The Final Proof: Quentin Johnson
November 27, 2007
By Final Proof
Cereals scientist, food technologist, consultant and home baker Quentin Johnson of Rockwood, Ont., is among a small group of international experts who travel to the world’s poorest countries to advise UN and non-government agencies on staple food fortification.
Cereals scientist, food technologist, consultant and home baker Quentin Johnson of Rockwood, Ontario, is among a small group of international experts who travel to the world’s poorest countries to advise UN and non-government agencies on staple food fortification. With more than 35 years of experience in product development, quality assurance and regulatory affairs, Johnson is the man for the job. We caught up with him after a recent trip to Cambodia.
What led you from chemistry to the baking industry and product development?
I didn’t want to be a test tube jockey all my life, so a career in pure research didn’t appeal. If I wanted to be useful, I decided I should know something about business, so I studied economics in university along with chemistry. I developed my love for milling and baking working in research labs for Associated British Foods, the U.K. arm of the Weston family.

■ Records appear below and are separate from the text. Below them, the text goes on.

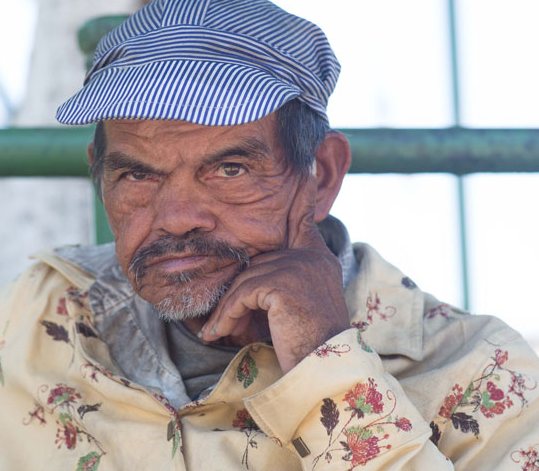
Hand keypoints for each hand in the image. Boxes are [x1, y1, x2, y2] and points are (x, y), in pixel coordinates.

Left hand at [200, 172, 349, 372]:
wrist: (322, 370)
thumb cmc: (305, 345)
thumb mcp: (291, 307)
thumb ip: (276, 283)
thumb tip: (244, 278)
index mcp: (316, 257)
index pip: (303, 217)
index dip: (301, 194)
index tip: (302, 169)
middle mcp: (310, 255)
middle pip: (256, 263)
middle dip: (236, 294)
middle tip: (217, 324)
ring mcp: (299, 266)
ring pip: (244, 280)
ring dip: (226, 310)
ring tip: (216, 333)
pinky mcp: (284, 282)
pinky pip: (241, 294)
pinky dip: (226, 316)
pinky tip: (219, 334)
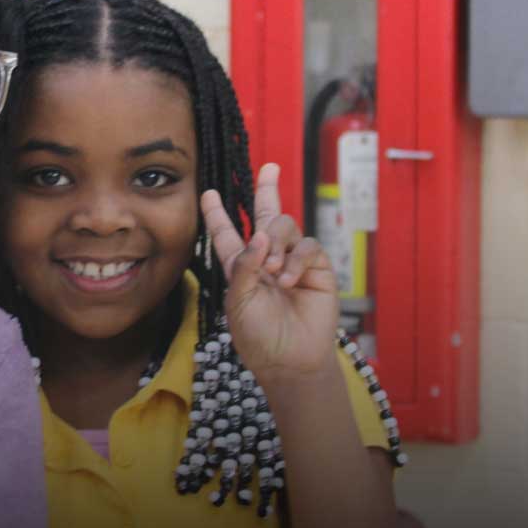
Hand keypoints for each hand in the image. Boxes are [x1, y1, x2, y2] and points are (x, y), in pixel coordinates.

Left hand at [200, 163, 339, 385]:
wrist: (290, 360)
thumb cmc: (259, 336)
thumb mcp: (238, 301)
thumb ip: (243, 266)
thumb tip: (259, 233)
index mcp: (241, 267)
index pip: (227, 234)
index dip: (218, 214)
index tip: (209, 193)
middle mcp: (267, 259)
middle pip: (266, 216)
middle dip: (268, 189)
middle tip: (268, 167)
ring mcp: (293, 262)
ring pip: (286, 226)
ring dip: (276, 242)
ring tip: (272, 272)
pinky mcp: (318, 269)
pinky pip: (308, 245)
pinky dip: (296, 258)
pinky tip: (288, 279)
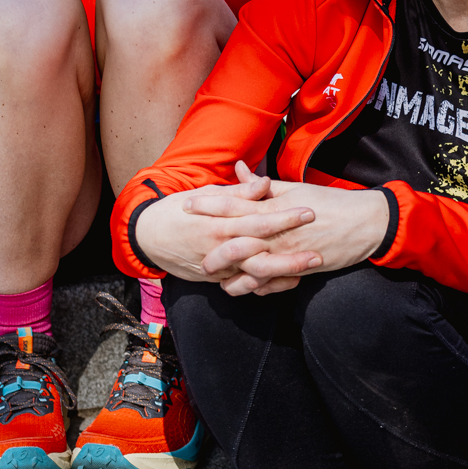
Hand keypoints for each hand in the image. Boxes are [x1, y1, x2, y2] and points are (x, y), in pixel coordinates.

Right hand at [134, 166, 321, 293]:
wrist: (148, 236)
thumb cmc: (180, 210)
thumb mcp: (207, 194)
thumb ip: (239, 192)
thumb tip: (265, 182)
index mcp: (220, 222)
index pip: (258, 219)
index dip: (285, 217)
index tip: (309, 211)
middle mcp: (220, 247)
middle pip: (261, 251)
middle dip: (291, 251)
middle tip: (320, 248)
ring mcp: (219, 267)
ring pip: (255, 274)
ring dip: (285, 271)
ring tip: (311, 266)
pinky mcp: (217, 279)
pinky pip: (245, 286)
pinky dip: (268, 285)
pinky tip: (291, 281)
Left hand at [170, 163, 390, 293]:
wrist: (366, 223)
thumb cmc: (331, 203)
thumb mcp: (296, 189)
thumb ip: (264, 185)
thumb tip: (240, 169)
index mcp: (276, 206)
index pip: (235, 202)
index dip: (209, 203)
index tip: (187, 203)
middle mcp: (278, 229)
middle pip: (236, 236)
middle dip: (210, 242)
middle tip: (187, 245)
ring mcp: (289, 251)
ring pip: (250, 265)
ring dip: (230, 272)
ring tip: (210, 274)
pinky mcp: (301, 269)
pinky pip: (273, 282)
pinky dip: (255, 286)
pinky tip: (241, 287)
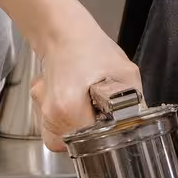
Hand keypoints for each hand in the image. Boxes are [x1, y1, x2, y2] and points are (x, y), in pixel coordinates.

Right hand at [0, 0, 142, 152]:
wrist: (62, 31)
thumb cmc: (92, 48)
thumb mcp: (125, 73)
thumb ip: (135, 102)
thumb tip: (139, 122)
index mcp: (68, 108)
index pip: (90, 144)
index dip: (106, 137)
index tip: (113, 124)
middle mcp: (50, 115)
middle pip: (74, 146)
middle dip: (92, 137)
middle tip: (103, 116)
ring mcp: (40, 111)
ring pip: (62, 138)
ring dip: (79, 129)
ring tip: (91, 107)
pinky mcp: (39, 106)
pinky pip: (55, 125)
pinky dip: (69, 120)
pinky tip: (79, 102)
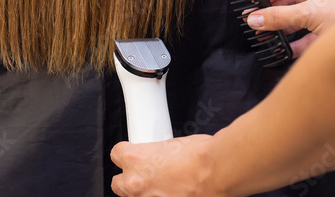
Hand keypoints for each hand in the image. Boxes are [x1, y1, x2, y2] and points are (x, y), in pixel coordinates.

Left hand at [110, 135, 224, 196]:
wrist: (218, 172)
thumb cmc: (200, 156)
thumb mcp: (172, 144)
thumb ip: (156, 153)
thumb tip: (159, 156)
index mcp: (135, 158)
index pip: (116, 154)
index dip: (126, 154)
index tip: (131, 155)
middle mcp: (135, 182)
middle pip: (118, 183)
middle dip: (129, 178)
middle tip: (144, 174)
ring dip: (143, 192)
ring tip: (162, 186)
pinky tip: (172, 193)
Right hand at [246, 0, 334, 56]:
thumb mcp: (311, 14)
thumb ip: (279, 16)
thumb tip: (256, 17)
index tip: (259, 0)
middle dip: (274, 10)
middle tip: (258, 19)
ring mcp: (327, 10)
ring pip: (296, 16)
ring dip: (281, 27)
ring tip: (265, 33)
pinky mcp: (328, 29)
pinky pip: (305, 33)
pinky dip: (293, 41)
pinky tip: (283, 47)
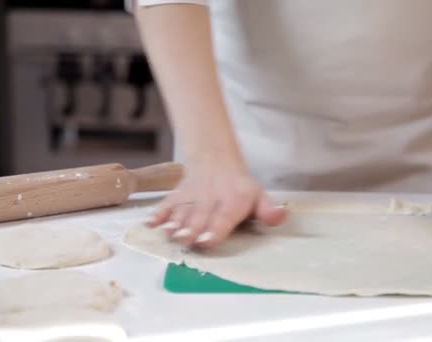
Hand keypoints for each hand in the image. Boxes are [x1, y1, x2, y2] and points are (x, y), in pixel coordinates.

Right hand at [145, 157, 286, 247]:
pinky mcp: (177, 196)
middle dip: (192, 229)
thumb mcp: (259, 196)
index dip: (216, 229)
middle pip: (200, 217)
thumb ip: (268, 211)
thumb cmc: (240, 188)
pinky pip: (166, 203)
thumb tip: (282, 216)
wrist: (216, 161)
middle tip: (186, 240)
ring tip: (169, 233)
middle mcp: (211, 200)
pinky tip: (150, 223)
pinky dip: (158, 213)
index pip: (224, 217)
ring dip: (174, 222)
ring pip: (182, 211)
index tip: (207, 240)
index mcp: (233, 202)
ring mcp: (192, 198)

Working in Canadian labs is a long way from advising UN agencies and international NGOs on staple food fortification.
The day after my job disappeared at Maple Leaf Mills, in 1991, the company’s biggest customer called to say they needed my help. I’ve been self-employed ever since. In 1996, the Micronutrient Initiative in Ottawa called (www.micronutrient.org), looking for a consultant. Two months later, I was on a plane to Bangladesh.
What is the focus of your work overseas?
In 1992, the first UN summit for children recognized that “hidden hunger,” or micronutrient malnutrition, causes significant health problems for children. Missing iron and iodine are linked to poor cognitive skills and brain function, a lack of Vitamin A compromises the immune system and a lack of folic acid in women contributes to neural tube birth defects. Fortifying flour is one way to get these nutrients into the people who need them. Having adequate vitamin and minerals in the diet not only improves health and cognitive function, it also improves a country’s productivity.
How does your work in large sophisticated Canadian mills translate in developing countries?
In African refugee camps and villages, flour is often processed in a small hammer mill in a thatched hut. My first reaction was that it’s impossible to fortify flour safely on such a small scale. Then, in Malawi, I realized: Who am I to say it can’t be done? I was trying to impose Western standards on their food processing system. With World Vision support, we came up with a simple technology to fortify food for 100,000 people with a powdered premix containing B vitamins, folic acid, iron and zinc.
What is your proudest accomplishment to date?
Since 1996, our merry band has introduced the fortification of wheat and maize in 20 countries, the equivalent of half a billion people. We certainly don’t do it for money. If I feel I can help to improve someone else’s life in some small way, that keeps me going. So far, I’ve visited 67 countries.
How do locals react when you announce you’ve come to help them fortify their bread?
Bread is sacred in much of the world. In Egypt, for example, the word for bread means life. After 30 years of talking about it, the Egyptian government has finally agreed to fortify flour. I provided some support to agencies such as World Food Programme and UNICEF, who got the government to move on it. This has the potential to improve the health and lives of 55 million people.
What can Canadian bakers do to help?
Guatemala, Honduras and the poorer parts of Mexico are in dire need of expertise to help them produce better bread, as are countries such as Indonesia and Vietnam which are beginning to consume more wheat. A few Canadian bakers have already travelled abroad providing much-needed technical and marketing support to their brothers in other countries through the Canadian Executive Service Organization (CESO).
What interesting foods have you tasted on your travels?
I’ve eaten white steamed buns in China and Afghan flatbread baked on the streets of Peshawar. It’s so good you suddenly realize you’ve eaten half a kilo of bread. I love India’s fried samosas, and the flaky Middle Eastern sweets in Jordan filled with dates and nuts are the best in the world. I’m less keen on Africa’s thick maize porridge, which needs a sauce flavoured with vegetables and spices such as cardamom, nutmeg and chilies. In Cambodia, I passed on grilled tarantula.
Does being a Canadian make your work any easier?
Canada’s bakers and millers are spoiled rotten because we have the best, most consistent wheat in the world. When I tell people I’m Canadian, their attitude changes. They hold Canada in high esteem and appreciate the fact that we’re there to help them. Yet every time the plane touches down in Toronto, I’m thankful to be home. We have no idea how lucky we are.